If you don’t believe you’re ever going to amount to anything, then you probably won’t; it is worth developing healthy levels of confidence and self-belief if you lack them. Sometimes, focused energy is a very helpful thing, but it doesn’t guarantee any results. And you should be prepared for when things don’t work out. Plan for success; prepare for failure. And the universe doesn’t care either way.
— Derren Brown, Happy
Back in the 1970’s Americans learned that Soviet athletes spent over half their training time on mental preparation techniques. Since they did so well in the Olympics, that approach spread around the world and is now commonplace — not just in sports, but in every endeavor that requires dedicated effort. It’s not voodoo. If you think and feel like a winner, you’re more likely to win. The mind and body are inseparable, and harmonious focus beats distraction every time. In other words, it’s a key element of doing your very best.

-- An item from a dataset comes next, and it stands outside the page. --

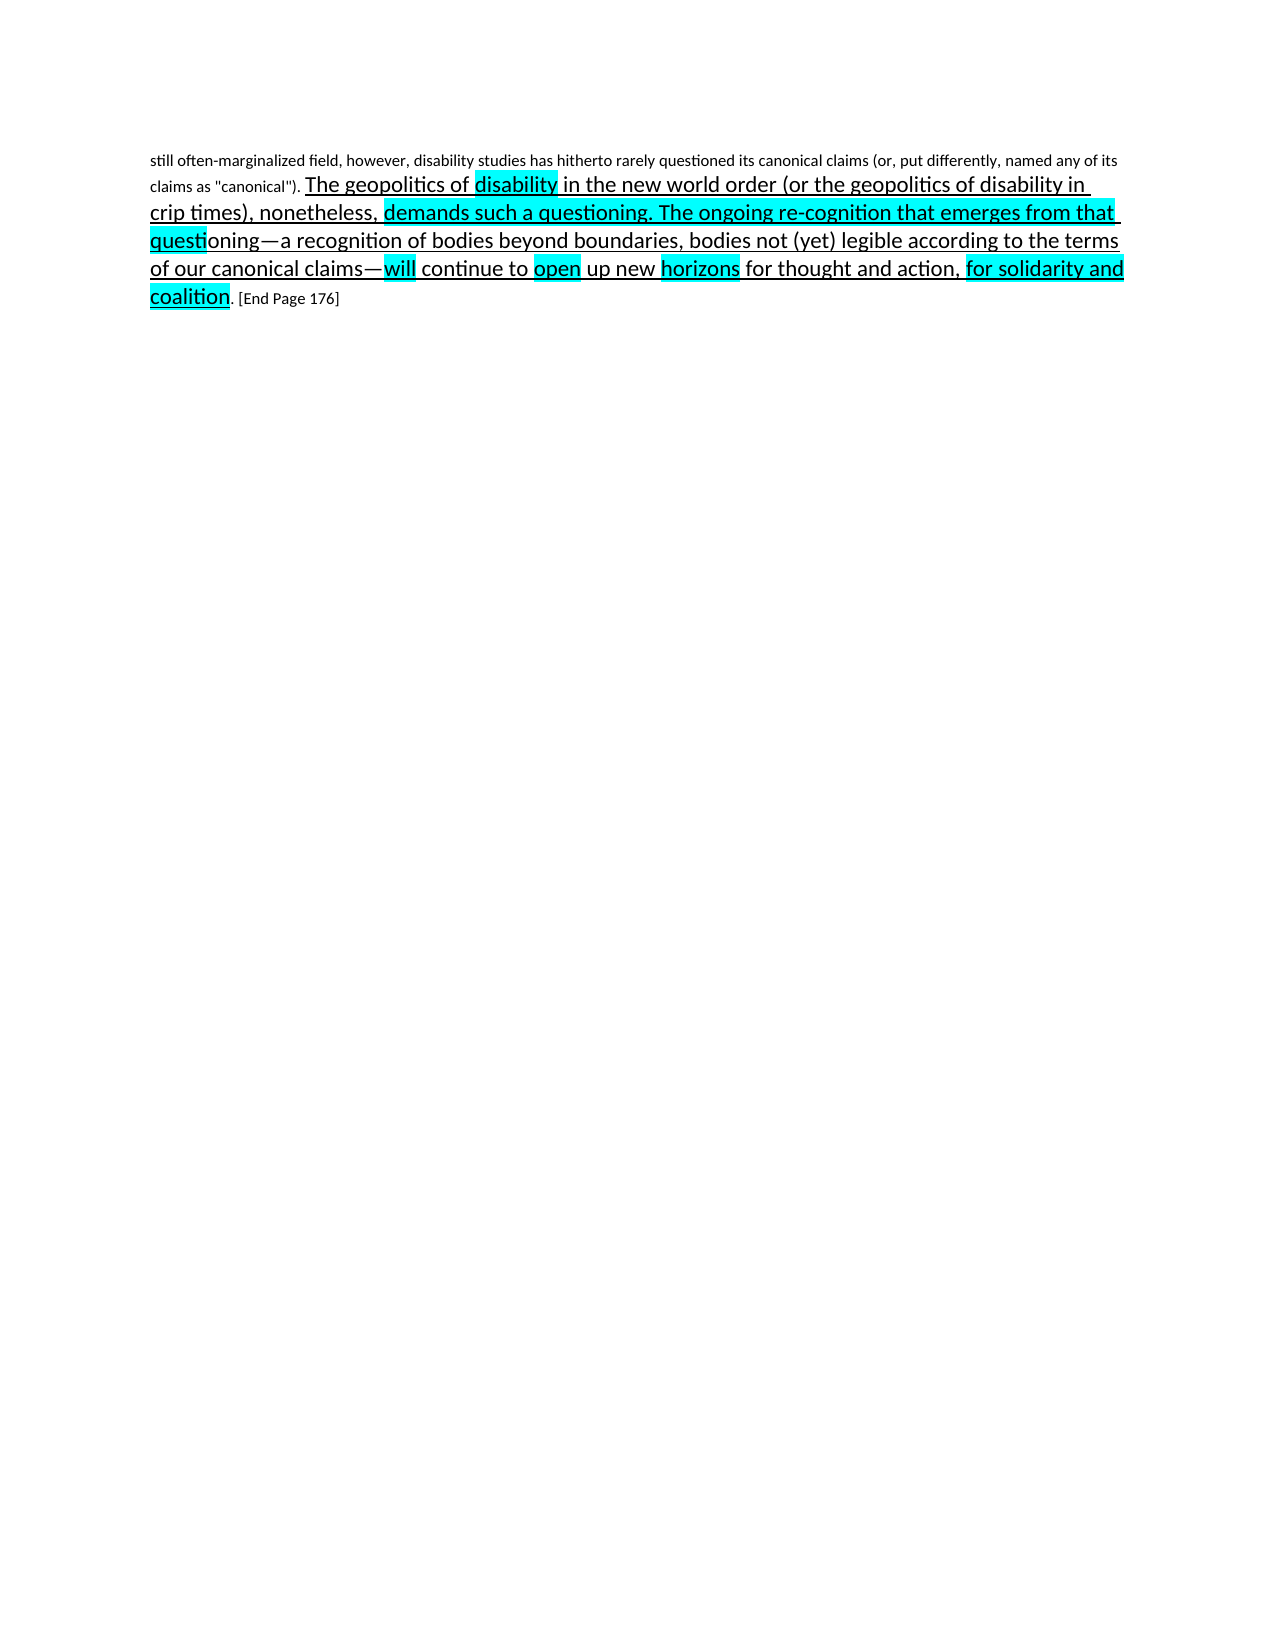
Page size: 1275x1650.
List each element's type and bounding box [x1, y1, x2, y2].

text [150, 150, 1125, 310]
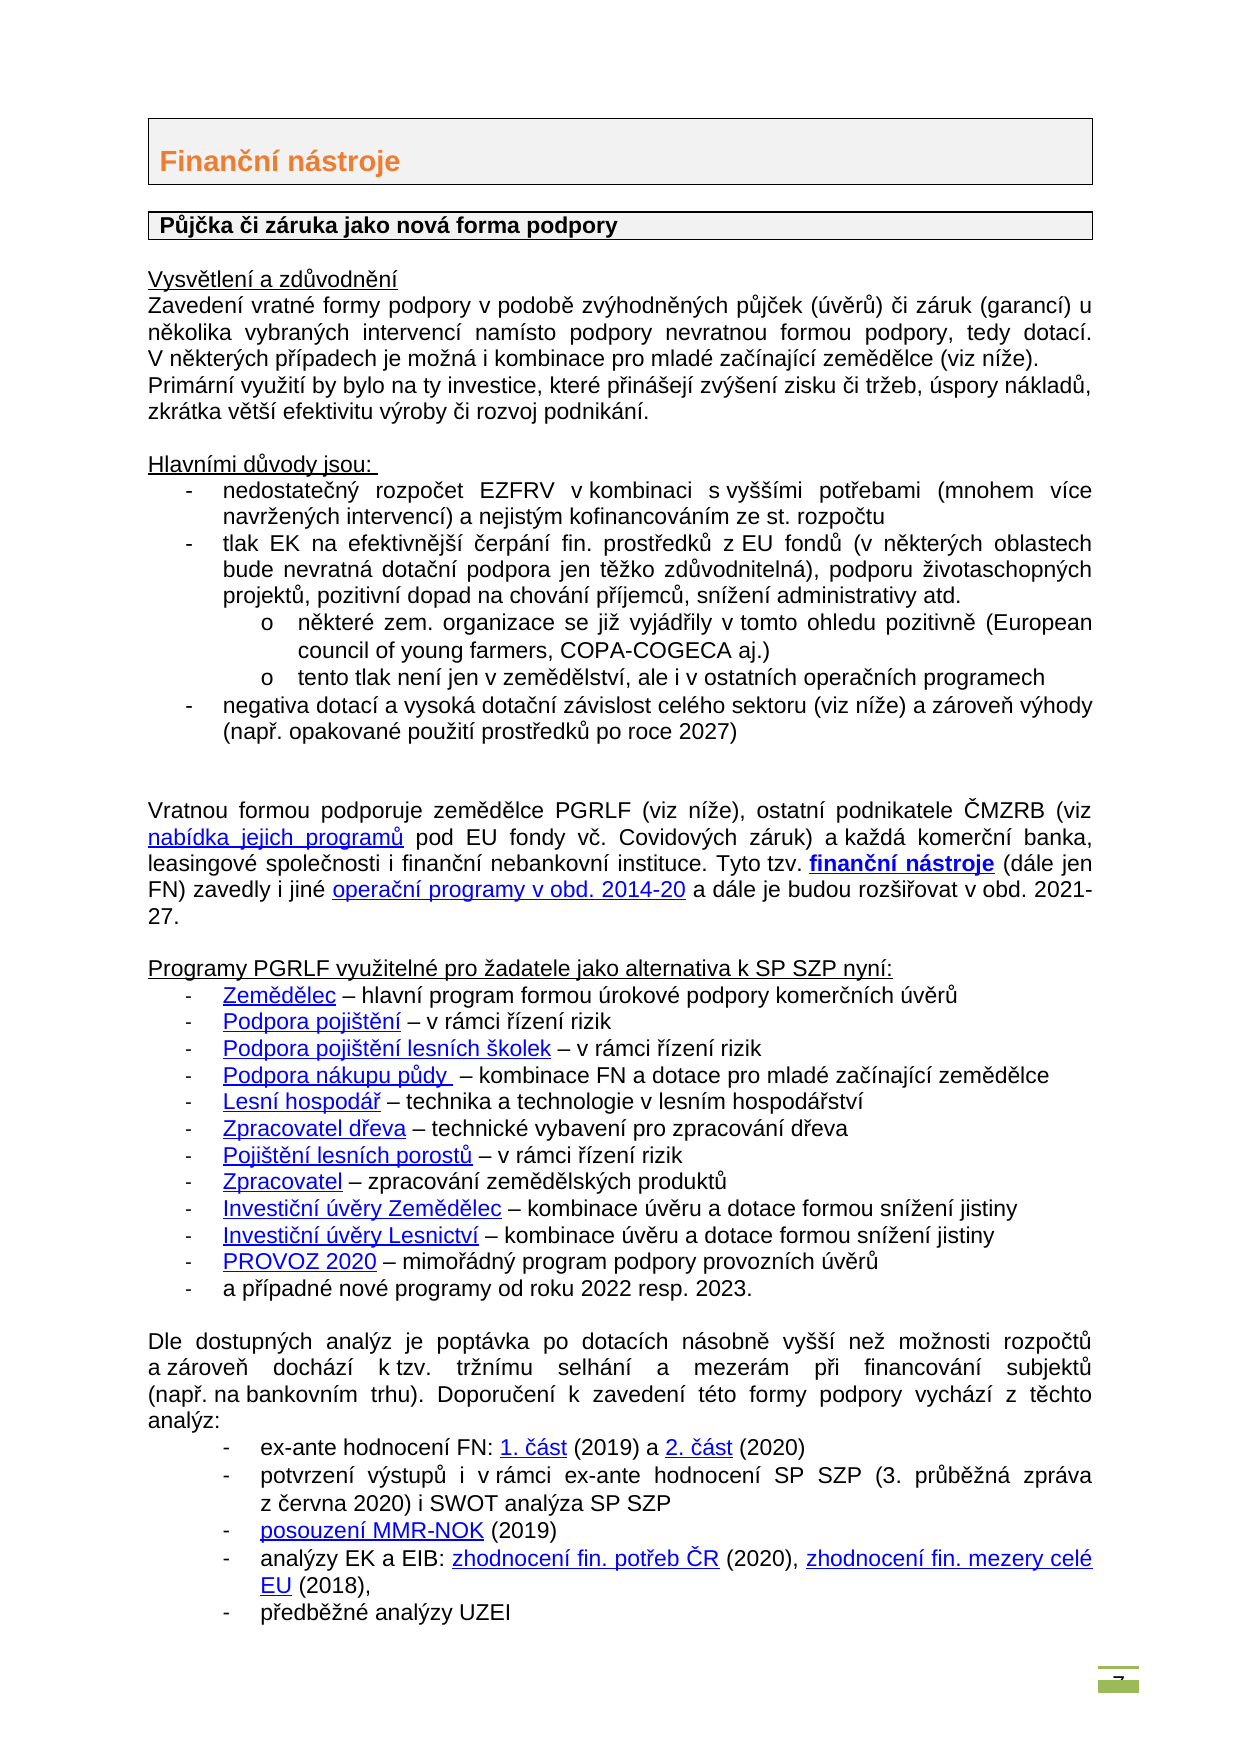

A runner who runs the best time of their career will not necessarily win the race. Somebody else’s best time might be better than theirs. This bit of wisdom is captured in the dictum, I’m competing with myself. You’re always competing with yourself because you control the whole package, but you may not be able to do better than others. If you’re a 5 foot 2 inch endomorph, it’s virtually impossible you will ever slam dunk a basketball; if you’re tone deaf, it’s not likely you can be a great musician; if your IQ is below average, you probably won’t be a good theoretical physicist. You may choose to participate in these activities, but it would be irrational to expect to excel. Nowadays, it is sometimes considered in poor taste to point out such limitations. But the theme of this post is that there is still an objective material world that functions according to objective material rules and we are part of it. No amount of positive thinking will change that fact.
I’m well aware that there are many who disagree with the previous paragraph. They span quite a wide range: advocates of the possibility of doing impossible things if you have enough faith, such as time travel, physical flying without a plane or wings, levitation, controlling other people’s behavior, visits to the afterlife, miraculous cures, wealth on demand, and so on. They may have quasi-scientific perspectives, such as advocates that the premise of The Matrix might be true; they may be leaders of religious cults who market the miraculous power of prayer; they may be self-help coaches who say things like “you can have whatever you want if you harness the power of positivity”. They may argue that solipsism is true. They may claim that some dimensions of truth are only accessible through the use of hallucinogens. They may state that schizophrenics are onto something. They may state that reason and logic are unreliable. Of course this last statement makes it fundamentally impossible to argue with them. So I won’t.
This blog and my approach to coaching are grounded in the conviction that joy and fulfillment in life are fully accessible through “conventional” means and to everyone. Mindful observation of the world around us, including our own feelings, thoughts and behavior, and the use of reason are the keys to happiness. Embrace of the limitations and responsibilities embodied in the Serenity Prayer is the key to a good life. Respect for oneself and others is essential. It is better to give than to receive. This is all evidence-based. If I truly embody the truth of this paragraph, then I have no motivation whatsoever to escape from life in this, the best of all possible worlds.